**Supplied passage**
For the purposes of my question, it can be assumed that I am after the COM rather than the COG.

Does anyone have suggestions? I mean A by itself with constant density will have COM at the origin. The COM of B will be along the x-axis, half way across its length (ie. at x = (1/8)). However, I am unsure about how to find the COM if I remove B from A. That is, I want to find the COM of (A - B).
 
Think of the four squares that A consists of (B being one of them).
Where are the COM's of the three other placed?
What will be the COMMON C.O.M. for these?
 
Last edited:
Benny said:
For the purposes of my question, it can be assumed that I am after the COM rather than the COG.

Just butting in briefly. In this case the COM and COG will be the same point. :smile:

-Dan
 
Nope. That is entirely dependent on whether you assume a constant or non-constant gravitational field.
 
arildno said:
Nope. That is entirely dependent on whether you assume a constant or non-constant gravitational field.

As none such was mentioned in the statement of the problem...

Though I will say that COM is a safer concept to use in general.

-Dan
 
  • #10
I kind of agree with you guys about the COM and COG references. The text that I'm using never makes reference to COMs but rather, to COGs. However, the answer always turns out 'correct' (according to the given answers) if I consider them to be COM problems.

**Job item**
Please carry on the forum thread about finding a center of mass, picking up after its last sentence.

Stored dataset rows
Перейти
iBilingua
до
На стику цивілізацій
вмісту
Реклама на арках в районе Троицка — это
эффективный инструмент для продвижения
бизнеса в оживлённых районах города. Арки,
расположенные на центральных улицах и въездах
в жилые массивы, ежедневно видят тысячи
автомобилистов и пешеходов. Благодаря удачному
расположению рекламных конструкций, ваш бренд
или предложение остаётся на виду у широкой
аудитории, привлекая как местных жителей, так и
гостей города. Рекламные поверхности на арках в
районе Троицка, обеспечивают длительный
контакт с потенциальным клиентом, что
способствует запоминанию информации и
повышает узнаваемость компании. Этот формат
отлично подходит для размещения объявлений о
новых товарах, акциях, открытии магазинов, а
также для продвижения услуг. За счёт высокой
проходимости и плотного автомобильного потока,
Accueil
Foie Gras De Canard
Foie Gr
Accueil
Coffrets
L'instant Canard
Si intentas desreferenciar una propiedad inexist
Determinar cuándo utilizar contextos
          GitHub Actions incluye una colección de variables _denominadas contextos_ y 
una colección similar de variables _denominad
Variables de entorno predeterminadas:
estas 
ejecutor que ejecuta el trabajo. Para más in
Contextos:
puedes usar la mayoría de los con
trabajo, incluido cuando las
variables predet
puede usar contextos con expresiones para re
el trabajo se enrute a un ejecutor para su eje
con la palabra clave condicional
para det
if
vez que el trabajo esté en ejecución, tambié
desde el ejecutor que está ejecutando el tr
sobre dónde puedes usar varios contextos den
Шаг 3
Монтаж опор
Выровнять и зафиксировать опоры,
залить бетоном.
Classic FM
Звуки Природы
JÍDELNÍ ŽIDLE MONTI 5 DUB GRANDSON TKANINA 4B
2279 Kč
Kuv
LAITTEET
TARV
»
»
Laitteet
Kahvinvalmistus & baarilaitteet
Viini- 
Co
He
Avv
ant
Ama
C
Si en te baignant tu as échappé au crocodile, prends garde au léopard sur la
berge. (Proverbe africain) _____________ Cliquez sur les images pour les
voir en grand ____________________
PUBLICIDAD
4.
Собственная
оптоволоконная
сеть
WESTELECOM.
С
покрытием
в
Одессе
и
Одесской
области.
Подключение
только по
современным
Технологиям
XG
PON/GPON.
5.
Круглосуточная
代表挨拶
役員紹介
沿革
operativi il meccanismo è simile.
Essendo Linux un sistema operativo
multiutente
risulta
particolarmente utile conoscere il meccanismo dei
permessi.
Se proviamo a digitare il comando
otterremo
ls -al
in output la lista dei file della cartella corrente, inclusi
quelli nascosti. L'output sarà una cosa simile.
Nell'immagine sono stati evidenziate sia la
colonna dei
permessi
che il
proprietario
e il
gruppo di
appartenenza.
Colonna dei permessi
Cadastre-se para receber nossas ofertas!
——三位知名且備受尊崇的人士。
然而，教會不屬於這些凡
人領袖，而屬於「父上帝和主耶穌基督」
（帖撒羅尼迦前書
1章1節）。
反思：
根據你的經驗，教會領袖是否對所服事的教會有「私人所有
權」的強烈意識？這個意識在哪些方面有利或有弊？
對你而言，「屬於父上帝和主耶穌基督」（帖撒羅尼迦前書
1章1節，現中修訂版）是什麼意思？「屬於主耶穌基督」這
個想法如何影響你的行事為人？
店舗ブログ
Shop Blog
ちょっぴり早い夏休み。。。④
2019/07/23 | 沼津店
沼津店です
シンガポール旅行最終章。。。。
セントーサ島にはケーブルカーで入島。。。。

**Output of the task**
Anway, the question I posed consisted of a unit square A. If B is the (1/4) * (1/4) square as described, then the Area(A) = 16Area(B). As I see it, with B placed in A the way it is, it isn't possible to divide A into four squares - unless you mean something like taking the non-B parts of A and constructing squares from that.

My square is just a simple (the simplest I could think of) of what I am really trying to understand. This is, what effect does removing some fraction of some lamina, have on the COM of the resulting lamina. This question is probably difficult to answer in general. However, I believe that if anyone can give me some examples or even just some pointers on how to consider such problems, I would be able to work out the rest myself.

To draw an analogy. It's like sticking two cylinders on the ends of a rectangular block. Choose some point on the block say, its COM (denote this by G). If we want the moment of inertia of the composite object (cylidners + block) about an axis through G, all that is required is the computation of the individual moments of inertia of the cylinders and block about the axis through G. Then, the moment of inertia of the composite object about an axis through G is just the sum of the inidividual inertia.

I would like to know if there is a similar method for COMs.
 
  • #11
Actually, I disagree with what is being said about "Center of Mass" and "Center of Gravity"- neither is appropriate here. A geometric figure such as a square does not have mass and so can have neither center of mass nor center of gravity. What you are seeking is the "centroid".

You can do this as a "weighted" average (oops! Now I'm talking about weight!). Think of A as being made of (A-B)+ B. Call the x coordinates of their respective centroids Ax, (A-B)x, Bx.
Then (Area of A)Ax= (Area of A-B) (A-B)x+ (Area of B)Bx. The same for the y coordinates.
 
  • #12
I agree. No density function has been given, so no mass can be assumed here, so centroid is the correct word for what you're after. My bad.
 
  • #13
Ok then, I was a little loose with the terms but it's good that my question was understood anyway. I was thinking about using ratios but I didn't have a firm idea in mind at the time. Thanks for explaining.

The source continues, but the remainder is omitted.